Hand of friendship extends across the seas
Tsunami relief effort reveals the best of humanity
"We learned from each other. It was a wonderful experience."
Sometimes numbers can’t tell the full story.
But when it comes to measuring the impact of a disaster, they are all we have to begin with. Statistics are the first, faltering step in coming to terms with the scale of suffering, and the figures which emerged from the tsunami which swept over Indian Ocean coastlines on Boxing Day 2004 were terrifying enough:
- 227,898 dead
- 150,000 more killed by infectious disease in the aftermath
- 500,000+ injured
- $10 billion estimated material loss across 14 countries.
Into this carnage stepped Canadian accountant Joyce Evans, who joined volunteers from all over the world in the rescue and re-building operation after the seas subsided and the true extent of the destruction revealed itself.
"It turned out to be the most worthwhile thing I have ever done in my life."
‘I was at work in the finance department at the City of Kitchener in Ontario, and an email arrived asking for volunteers,’ Joyce said. ‘I decided at once I’d really like to help, and at that moment my boss, the city treasurer, came in and said she was volunteering. So we both applied and were accepted. It turned out to be the most worthwhile thing I have ever done in my life.’
Over the next couple of years Joyce joined six missions to Sri Lanka to help with reconstruction, her travel funded by the Canadian International Agency and the City of Kitchener.

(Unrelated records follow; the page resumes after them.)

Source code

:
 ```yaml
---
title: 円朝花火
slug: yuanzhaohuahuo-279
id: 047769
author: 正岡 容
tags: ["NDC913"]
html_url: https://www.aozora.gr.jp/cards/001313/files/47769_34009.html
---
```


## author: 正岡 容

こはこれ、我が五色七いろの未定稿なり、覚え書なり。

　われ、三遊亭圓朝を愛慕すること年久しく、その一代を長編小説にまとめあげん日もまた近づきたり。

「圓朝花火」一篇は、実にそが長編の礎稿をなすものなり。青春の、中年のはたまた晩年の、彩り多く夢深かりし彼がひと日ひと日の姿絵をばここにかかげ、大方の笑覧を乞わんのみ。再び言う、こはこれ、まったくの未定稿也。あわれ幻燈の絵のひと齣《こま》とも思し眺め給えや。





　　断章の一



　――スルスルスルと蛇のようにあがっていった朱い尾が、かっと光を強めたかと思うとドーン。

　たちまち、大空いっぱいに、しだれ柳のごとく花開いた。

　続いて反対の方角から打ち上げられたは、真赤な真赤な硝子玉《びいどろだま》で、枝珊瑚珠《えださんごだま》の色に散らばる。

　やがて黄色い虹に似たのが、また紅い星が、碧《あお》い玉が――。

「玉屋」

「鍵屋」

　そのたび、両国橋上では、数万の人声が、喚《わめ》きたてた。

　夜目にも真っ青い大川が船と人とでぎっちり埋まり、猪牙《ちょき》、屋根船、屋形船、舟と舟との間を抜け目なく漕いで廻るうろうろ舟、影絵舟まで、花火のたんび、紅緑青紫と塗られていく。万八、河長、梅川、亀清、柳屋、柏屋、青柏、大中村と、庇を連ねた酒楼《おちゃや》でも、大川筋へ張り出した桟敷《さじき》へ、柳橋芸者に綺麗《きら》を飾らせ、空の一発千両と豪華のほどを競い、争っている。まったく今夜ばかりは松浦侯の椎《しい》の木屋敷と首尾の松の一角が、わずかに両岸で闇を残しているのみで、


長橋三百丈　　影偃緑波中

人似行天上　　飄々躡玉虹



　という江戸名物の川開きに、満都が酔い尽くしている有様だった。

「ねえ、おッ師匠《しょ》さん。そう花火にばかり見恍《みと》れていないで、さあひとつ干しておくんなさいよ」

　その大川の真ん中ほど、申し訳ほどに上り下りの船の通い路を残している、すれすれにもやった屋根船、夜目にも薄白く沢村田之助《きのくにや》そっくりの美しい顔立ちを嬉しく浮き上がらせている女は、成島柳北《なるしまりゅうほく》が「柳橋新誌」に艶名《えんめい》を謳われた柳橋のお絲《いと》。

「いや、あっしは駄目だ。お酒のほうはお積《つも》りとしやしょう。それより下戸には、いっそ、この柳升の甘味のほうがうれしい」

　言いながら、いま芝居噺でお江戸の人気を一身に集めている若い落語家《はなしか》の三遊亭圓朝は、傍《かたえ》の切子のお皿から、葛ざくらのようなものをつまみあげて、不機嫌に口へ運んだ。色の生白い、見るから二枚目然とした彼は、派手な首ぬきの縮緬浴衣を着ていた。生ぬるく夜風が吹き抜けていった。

‘There were other people better able to do the heavy lifting jobs, like building new schools, hospitals and houses’, she said. ‘But I could help in other ways.’
Joyce used her accountancy skills and training to help restore the nervous systems and networks of local government, working alongside the Sri Lankans to re-build record keeping capability and computer operations which were disrupted by the disaster.
‘The country had suffered terribly,’ said Joyce. ‘As well as the tsunami, there was civil unrest and the working conditions were so difficult.’
‘We learned from each other,’ said Joyce. ‘It was a wonderful experience.’
For her efforts, Joyce was awarded the Queen Elizabeth II Diamond Jubilee Medal by the Federation of Canadian Municipalities.
Although Joyce has made her home and career in Canada, her roots lie deep in the town of Hartlepool in north-east England. That’s where she first stumbled into public sector finance, which turned out to be her joy as well as her job.
‘I’d left school and didn’t know what to do,’ she said.
‘I heard that there were jobs at West Hartlepool council, so I went along and ended up in the treasury.’
Joyce emigrated to Canada and gave up on accountancy studies for a while, but she always yearned to return to the profession, and to complete her qualification.
‘My mind was made up when I was back home in Hartlepool for a visit, and I met an old friend on the bus,’ Joyce said. ‘She was on her way to collect her degree, and I thought ‘If she can do it, I can’. So I set about qualifying, finally, when I was 38.’
That bus ride was a ticket to a new life for Joyce. She qualified with Certified General Accountants back in Canada, and added the ACCA designation when the organisations formed a partnership. In time, Joyce would play a major part in strengthening the bonds between the professions in Canada and the UK.
‘I was a member of CGA Ontario Board of Governors and was honoured to be invited to recognition ceremonies. I immediately felt at home with ACCA colleagues from many parts of the globe.
‘I am so pleased I found my way to ACCA, even if it might have taken a little longer than it has for others. It is a pleasure to do my bit in supporting our profession, especially in the public sector,’ she said.
‘That is where my love lies, and I will always be a proud champion for ACCA and for civic values.’